The movie I watched off my DVR this morning because it's available on DVD from the Warner Archive is Dance, Fools, Dance.
Joan Crawford plays Bonnie Jordan, daughter in a wealthy family, with a brother Rodney (William Bakewell). Neither of them has had to do a day of work in their life and live a decadent life of parties with their wealthy friends on Dad's yacht, even going swimming in just their undies which they can do since this is a pre-Code movie. Of course, since the movie was released in 1931, you know all of this intro is set in the past and that the stock market crash of 1929 is going to come.
Sure enough, that crash comes, and Dad, who trades stocks on the floor of the exchange, is wiped out. Not only that, he suffers a fatal heart attack on the floor of the exchange! Poor Bonnie and Rodney are told by the family's attorny that not only was Dad wiped out, he wasn't even able to save any money for the two kids in any sort of trust fund to leave the children set up in case of a situation like this. They're both going to have to work. Well, maybe not Bonnie; she's got Bob (Lester Vail) who's willing to marry her and give her a life of comfort.
But Bonnie won't have that, wanting to make her way in the world honestly. She decides to get a job at the newspaper, working her way up from the bottom writing crappy human interest stories. Poor woman. Rodney, meanwhile, hasn't been able to get any honest work, and since he's got a tab with the bootleggers (remember, this is the Prohibition era), he decides to meet up with the gangster Jake Luva (Clark Gable) and become a distributor and do other odd jobs for Jake.
One of those odd jobs involves driving the getaway car in a rub-out that's basically the St. Valentine's Day Massacre redux. But Rodney never knew that he was going to get into anything like this, and he can't stomach it. Worse, he can't keep his mouth shot. At the bar in Jake's nightclub, Rodney spills the beans to a lookout man who in fact isn't the lookout, but a veteran reporter on the newspaper where Bonnie works. Jake orders Rodney to shoot the reporter dead.
The newspaper knows fully well Jake's gang is involved, but can't get the goods. So they get an idea, which is to have Bonnie go undercover and work at Jake's nightclub to find out who really killed their reporter. All the threads eventually come together.
Dance, Fools, Dance is a moderately entertaining movie. There are other better pre-Codes that I would recommend if I were trying to get people interested in pre-Codes. But Crawford and Gable are both worth watching in this one. Crawford even gets to dance (for some values of dancing) in a number at the nightclub, where Bob finds out what Bonnie has been doing for herself. The story, however, takes a while to get going, as almost half of the movie goes by before the real action begins.
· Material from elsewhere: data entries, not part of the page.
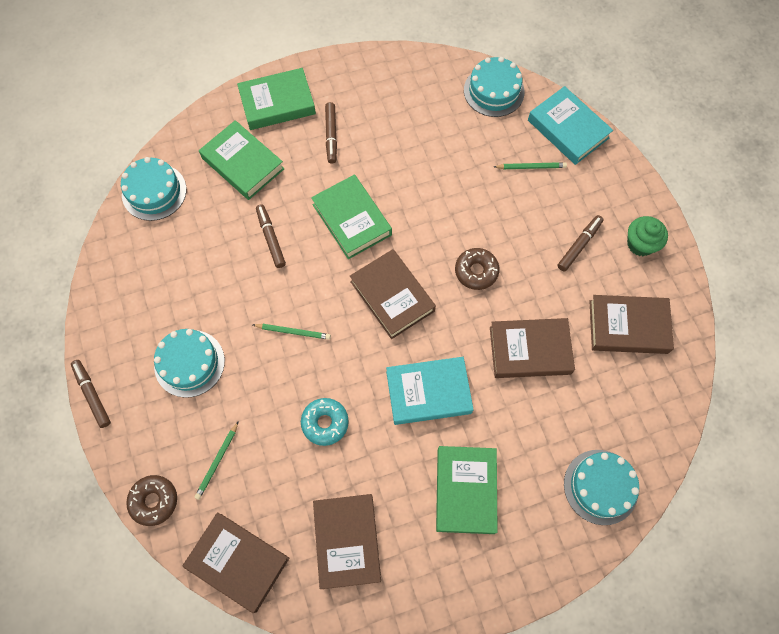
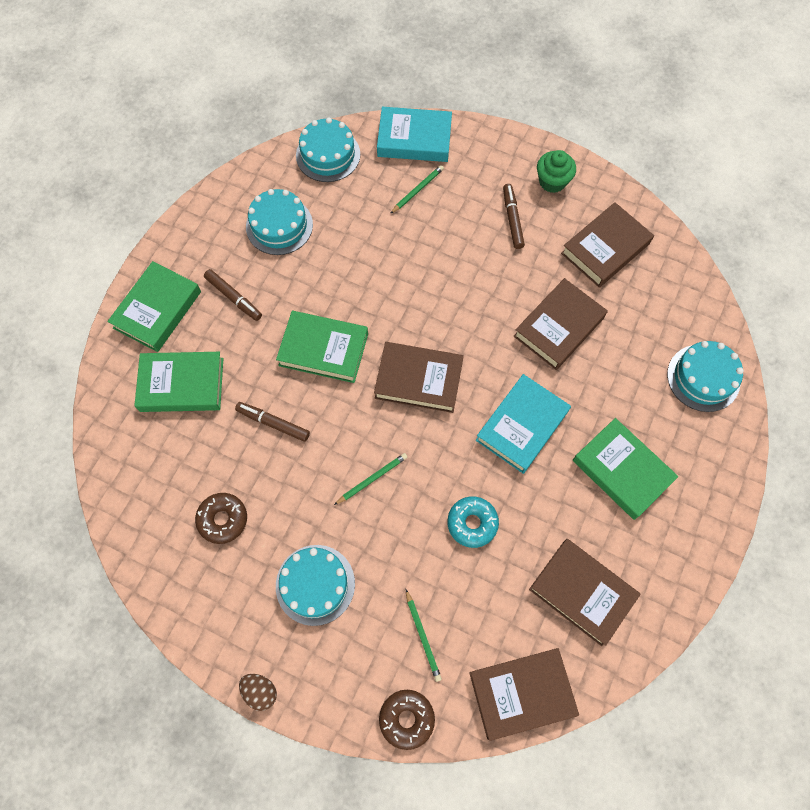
camera: 45 degrees left, 0 degrees up
(92, 394) = (260, 691): brown marker -> brown egg
(154, 192) = (127, 477): turquoise cake -> turquoise cake (279, 226)
(476, 271) = (460, 304): brown donut -> brown donut (223, 519)

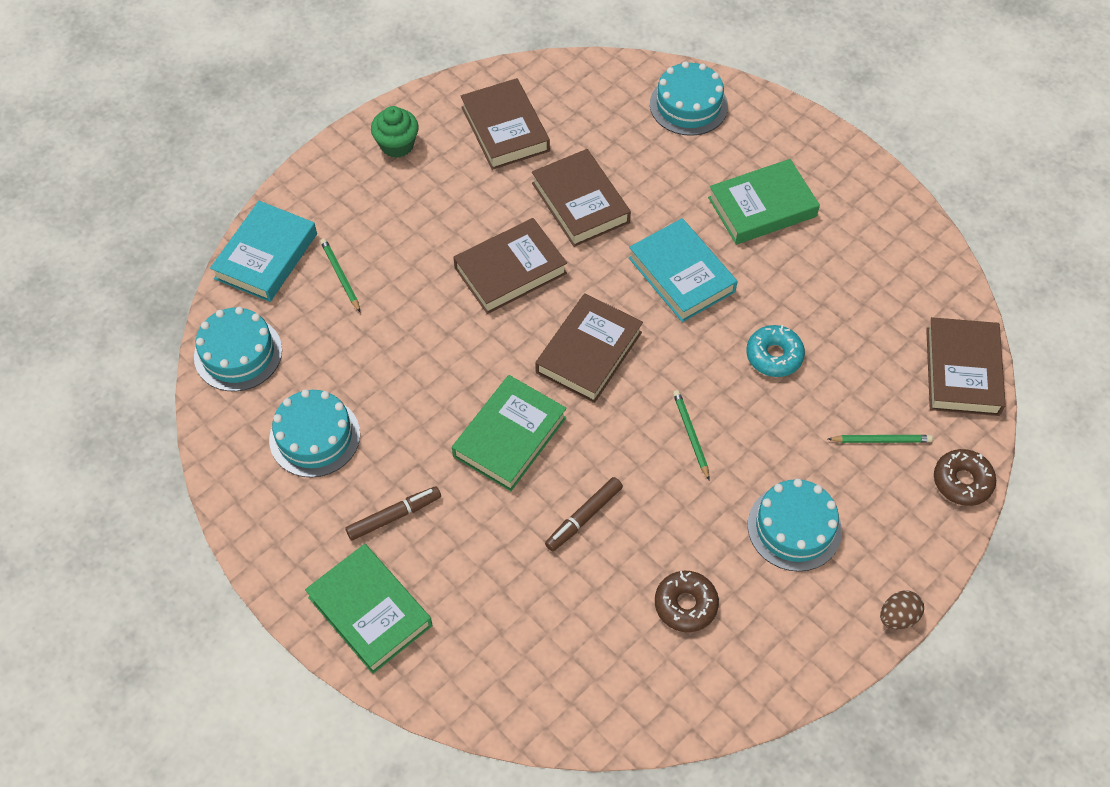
camera: 70 degrees left, 10 degrees down
(182, 384) = (490, 607): green book -> none
(512, 219) = (427, 198): brown marker -> none
(582, 592) = (877, 285): brown book -> brown book (510, 271)

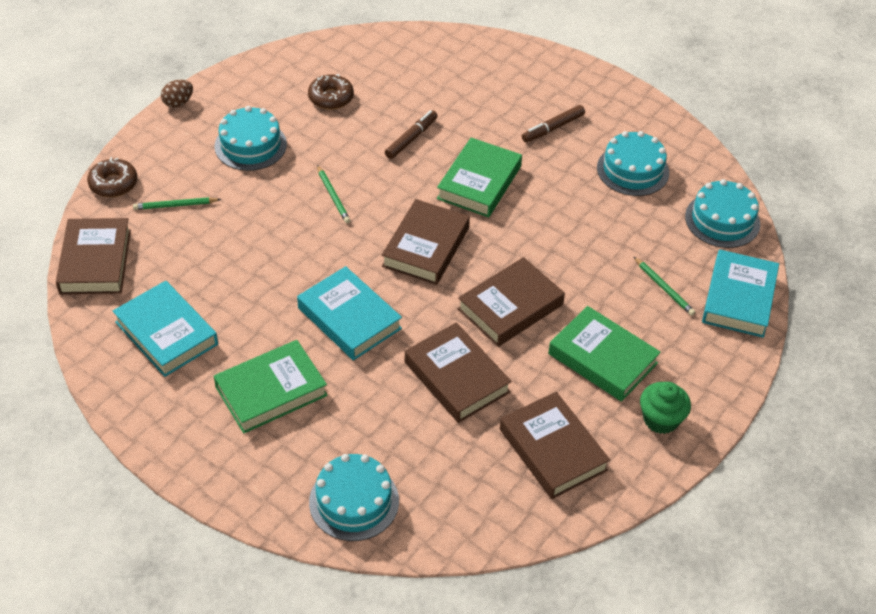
camera: 170 degrees right, 10 degrees down
(370, 611) = (551, 78): green book -> green book (602, 358)
(774, 356) = (263, 258): turquoise donut -> none
(871, 277) = (166, 333): none -> turquoise book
And it ends a bit too abruptly. However, this first pairing of Crawford and Gable proved to be a big success, which is why we get a bunch of later movies teaming the two.
Dance, Fools, Dance is yet another of those movies which would be well-served with a release on one of those four-film sets TCM likes to hawk. Unfortunately, it only seems to be available on a standalone Warner Archive DVD.